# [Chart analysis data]
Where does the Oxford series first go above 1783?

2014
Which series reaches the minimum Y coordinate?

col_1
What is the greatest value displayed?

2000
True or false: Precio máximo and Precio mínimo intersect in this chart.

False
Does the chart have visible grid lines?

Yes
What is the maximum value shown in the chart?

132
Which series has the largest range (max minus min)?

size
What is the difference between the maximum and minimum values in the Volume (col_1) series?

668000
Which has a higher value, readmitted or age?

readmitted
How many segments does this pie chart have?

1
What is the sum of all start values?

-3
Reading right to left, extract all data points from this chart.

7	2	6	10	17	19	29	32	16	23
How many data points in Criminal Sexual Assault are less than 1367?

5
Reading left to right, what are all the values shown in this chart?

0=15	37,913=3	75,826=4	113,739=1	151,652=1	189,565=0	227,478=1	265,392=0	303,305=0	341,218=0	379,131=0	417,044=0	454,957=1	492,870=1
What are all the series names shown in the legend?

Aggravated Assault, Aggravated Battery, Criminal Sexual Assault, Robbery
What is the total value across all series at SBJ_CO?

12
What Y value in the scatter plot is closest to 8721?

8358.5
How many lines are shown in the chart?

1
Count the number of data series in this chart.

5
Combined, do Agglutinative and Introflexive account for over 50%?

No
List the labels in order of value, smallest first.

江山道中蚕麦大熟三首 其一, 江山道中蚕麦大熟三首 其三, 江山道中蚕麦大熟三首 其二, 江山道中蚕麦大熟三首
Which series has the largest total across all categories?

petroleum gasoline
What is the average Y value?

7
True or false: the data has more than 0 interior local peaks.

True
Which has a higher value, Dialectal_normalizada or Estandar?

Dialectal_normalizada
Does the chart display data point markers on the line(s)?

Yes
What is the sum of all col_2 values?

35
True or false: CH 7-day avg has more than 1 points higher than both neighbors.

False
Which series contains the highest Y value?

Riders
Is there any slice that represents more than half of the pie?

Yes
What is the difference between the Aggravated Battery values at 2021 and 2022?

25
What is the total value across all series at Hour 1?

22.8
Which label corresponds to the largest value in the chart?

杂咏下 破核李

# [Work required]
Copy every line of the records above without altering anything.

# [Response below]
Where does the Oxford series first go above 1783?

2014
Which series reaches the minimum Y coordinate?

col_1
What is the greatest value displayed?

2000
True or false: Precio máximo and Precio mínimo intersect in this chart.

False
Does the chart have visible grid lines?

Yes
What is the maximum value shown in the chart?

132
Which series has the largest range (max minus min)?

size
What is the difference between the maximum and minimum values in the Volume (col_1) series?

668000
Which has a higher value, readmitted or age?

readmitted
How many segments does this pie chart have?

1
What is the sum of all start values?

-3
Reading right to left, extract all data points from this chart.

7	2	6	10	17	19	29	32	16	23
How many data points in Criminal Sexual Assault are less than 1367?

5
Reading left to right, what are all the values shown in this chart?

0=15	37,913=3	75,826=4	113,739=1	151,652=1	189,565=0	227,478=1	265,392=0	303,305=0	341,218=0	379,131=0	417,044=0	454,957=1	492,870=1
What are all the series names shown in the legend?

Aggravated Assault, Aggravated Battery, Criminal Sexual Assault, Robbery
What is the total value across all series at SBJ_CO?

12
What Y value in the scatter plot is closest to 8721?

8358.5
How many lines are shown in the chart?

1
Count the number of data series in this chart.

5
Combined, do Agglutinative and Introflexive account for over 50%?

No
List the labels in order of value, smallest first.

江山道中蚕麦大熟三首 其一, 江山道中蚕麦大熟三首 其三, 江山道中蚕麦大熟三首 其二, 江山道中蚕麦大熟三首
Which series has the largest total across all categories?

petroleum gasoline
What is the average Y value?

7
True or false: the data has more than 0 interior local peaks.

True
Which has a higher value, Dialectal_normalizada or Estandar?

Dialectal_normalizada
Does the chart display data point markers on the line(s)?

Yes
What is the sum of all col_2 values?

35
True or false: CH 7-day avg has more than 1 points higher than both neighbors.

False
Which series contains the highest Y value?

Riders
Is there any slice that represents more than half of the pie?

Yes
What is the difference between the Aggravated Battery values at 2021 and 2022?

25
What is the total value across all series at Hour 1?

22.8
Which label corresponds to the largest value in the chart?

杂咏下 破核李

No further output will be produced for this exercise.